HOW TO COMPLETE THIS TASK: In the expander code text below, list every property name that appears in the classification table.

DOCUMENT TEXT:
......
# Expander code

Expander codes
bipartite expander graph
Classification
Type Linear block code
Block length ${\displaystyle n}$
Message length ${\displaystyle n-m}$
Rate ${\displaystyle 1-m/n}$
Distance ${\displaystyle 2(1-\epsilon )\gamma \cdot n}$
Alphabet size ${\displaystyle 2}$
Notation ${\displaystyle [n,n-m,2(1-\epsilon )\gamma \cdot n]_{2}}$-code

In coding theory, expander codes form a class of error-correcting codes that are constructed from bipartite expander graphs. Along with Justesen codes, expander codes are of particular interest since they have a constant positive rate, a constant positive relative distance, and a constant alphabet size. In fact, the alphabet contains only two elements, so expander codes belong to the class of binary codes. Furthermore, expander codes can be both encoded and decoded in time proportional to the block length of the code. Expander codes are the only known asymptotically good codes which can be both encoded and decoded from a constant fraction of errors in polynomial time.

## Expander codes

In coding theory, an expander code is a ${\displaystyle [n,n-m]_{2}\,}$ linear block code whose parity check matrix is the adjacency matrix of a bipartite expander graph. These codes have good relative distance ${\displaystyle 2(1-\varepsilon )\gamma \,}$, where ${\displaystyle \varepsilon \,}$ and ${\displaystyle \gamma \,}$ are properties of the expander graph as defined later), rate ${\displaystyle \left(1-{\tfrac {m}{n}}\right)\,}$, and decodability (algorithms of running time ${\displaystyle O(n)\,}$ exist).

## Definition

Consider a bipartite graph ${\displaystyle G(L,R,E)\,}$, where ${\displaystyle L\,}$ and ${\displaystyle R\,}$ are the vertex sets and ${\displaystyle E\,}$ is the set of edges connecting vertices in ${\displaystyle L\,}$ to vertices of ${\displaystyle R\,}$. Suppose every vertex in ${\displaystyle L\,}$ has degree ${\displaystyle d\,}$ (the graph is ${\displaystyle d\,}$-regular), ${\displaystyle |L|=n\,}$, and ${\displaystyle |R|=m\,}$, ${\displaystyle m. Then ${\displaystyle G\,}$ is a ${\displaystyle (N,M,d,\gamma ,\alpha )\,}$ expander graph if every small enough subset ${\displaystyle S\subset L\,}$, ${\displaystyle |S|\leq \gamma n\,}$ has the property that ${\displaystyle S\,}$ has at least ${\displaystyle d\alpha |S|\,}$ distinct neighbors in ${\displaystyle R\,}$. Note that this holds trivially for ${\displaystyle \gamma \leq {\tfrac {1}{n}}\,}$. When ${\displaystyle {\tfrac {1}{n}}<\gamma \leq 1\,}$ and ${\displaystyle \alpha =1-\varepsilon \,}$ for a constant ${\displaystyle \varepsilon \,}$, we say that ${\displaystyle G\,}$ is a lossless expander.
......
[Chart analysis data]

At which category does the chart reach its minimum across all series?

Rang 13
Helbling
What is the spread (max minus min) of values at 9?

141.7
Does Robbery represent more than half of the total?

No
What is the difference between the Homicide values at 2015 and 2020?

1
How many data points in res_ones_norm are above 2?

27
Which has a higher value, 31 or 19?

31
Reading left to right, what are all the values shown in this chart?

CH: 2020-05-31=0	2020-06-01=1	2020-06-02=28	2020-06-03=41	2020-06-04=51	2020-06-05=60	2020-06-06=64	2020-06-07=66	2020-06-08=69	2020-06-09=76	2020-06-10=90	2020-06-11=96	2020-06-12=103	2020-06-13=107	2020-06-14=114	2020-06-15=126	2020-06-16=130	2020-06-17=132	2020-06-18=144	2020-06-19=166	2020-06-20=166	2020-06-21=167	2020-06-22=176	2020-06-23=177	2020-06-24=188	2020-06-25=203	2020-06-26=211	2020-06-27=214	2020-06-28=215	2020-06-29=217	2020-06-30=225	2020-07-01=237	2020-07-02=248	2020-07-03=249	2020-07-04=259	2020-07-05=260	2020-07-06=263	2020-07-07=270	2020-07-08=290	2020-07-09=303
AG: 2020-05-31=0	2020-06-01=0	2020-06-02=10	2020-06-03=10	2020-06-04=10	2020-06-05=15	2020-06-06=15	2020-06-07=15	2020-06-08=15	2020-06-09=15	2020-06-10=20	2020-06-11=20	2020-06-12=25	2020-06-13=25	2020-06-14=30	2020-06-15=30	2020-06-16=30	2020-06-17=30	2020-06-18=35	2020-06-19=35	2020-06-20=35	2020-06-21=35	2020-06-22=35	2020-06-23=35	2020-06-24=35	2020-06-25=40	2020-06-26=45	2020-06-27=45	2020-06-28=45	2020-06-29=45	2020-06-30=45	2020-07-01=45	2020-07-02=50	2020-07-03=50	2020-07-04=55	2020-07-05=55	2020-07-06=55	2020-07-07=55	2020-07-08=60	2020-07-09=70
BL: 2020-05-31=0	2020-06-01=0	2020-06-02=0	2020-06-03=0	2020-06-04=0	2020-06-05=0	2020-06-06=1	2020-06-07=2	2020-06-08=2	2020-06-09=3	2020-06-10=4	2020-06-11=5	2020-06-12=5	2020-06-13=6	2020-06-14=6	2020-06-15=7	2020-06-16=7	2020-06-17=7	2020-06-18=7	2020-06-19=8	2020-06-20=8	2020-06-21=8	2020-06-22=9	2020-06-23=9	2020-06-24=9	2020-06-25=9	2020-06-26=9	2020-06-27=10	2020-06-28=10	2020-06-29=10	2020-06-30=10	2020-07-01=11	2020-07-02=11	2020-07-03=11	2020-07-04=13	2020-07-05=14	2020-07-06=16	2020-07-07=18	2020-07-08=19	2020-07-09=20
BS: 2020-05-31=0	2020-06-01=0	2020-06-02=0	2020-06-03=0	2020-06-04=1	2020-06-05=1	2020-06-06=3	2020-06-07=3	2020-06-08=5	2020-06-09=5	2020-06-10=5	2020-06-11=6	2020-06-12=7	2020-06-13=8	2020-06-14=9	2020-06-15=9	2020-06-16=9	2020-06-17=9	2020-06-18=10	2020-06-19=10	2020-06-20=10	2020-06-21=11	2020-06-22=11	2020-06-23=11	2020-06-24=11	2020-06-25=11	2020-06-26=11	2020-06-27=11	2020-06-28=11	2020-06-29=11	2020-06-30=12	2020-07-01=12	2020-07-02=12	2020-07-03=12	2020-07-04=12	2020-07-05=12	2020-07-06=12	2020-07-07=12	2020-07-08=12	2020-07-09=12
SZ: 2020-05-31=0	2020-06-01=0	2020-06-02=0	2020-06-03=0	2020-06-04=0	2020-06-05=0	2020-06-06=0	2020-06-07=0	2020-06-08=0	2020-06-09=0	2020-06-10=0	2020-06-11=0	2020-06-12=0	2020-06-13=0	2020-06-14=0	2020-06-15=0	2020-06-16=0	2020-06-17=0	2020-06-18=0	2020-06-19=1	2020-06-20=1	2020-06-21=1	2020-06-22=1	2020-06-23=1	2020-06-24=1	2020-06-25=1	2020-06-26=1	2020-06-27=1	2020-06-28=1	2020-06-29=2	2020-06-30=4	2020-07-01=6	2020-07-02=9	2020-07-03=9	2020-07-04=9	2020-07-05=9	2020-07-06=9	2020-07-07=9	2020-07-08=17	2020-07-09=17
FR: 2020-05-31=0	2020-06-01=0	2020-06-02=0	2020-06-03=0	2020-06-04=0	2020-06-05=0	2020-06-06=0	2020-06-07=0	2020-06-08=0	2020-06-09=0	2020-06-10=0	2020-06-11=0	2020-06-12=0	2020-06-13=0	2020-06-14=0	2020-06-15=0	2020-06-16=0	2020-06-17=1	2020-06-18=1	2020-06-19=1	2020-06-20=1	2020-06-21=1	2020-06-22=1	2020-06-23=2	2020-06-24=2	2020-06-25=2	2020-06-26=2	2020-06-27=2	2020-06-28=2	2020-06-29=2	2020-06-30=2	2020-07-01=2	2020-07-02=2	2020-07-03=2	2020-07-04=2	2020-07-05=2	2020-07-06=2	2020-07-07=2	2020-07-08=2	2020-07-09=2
......
RESPONSE BELOW: Type, Block length, Message length, Rate, Distance, Alphabet size, Notation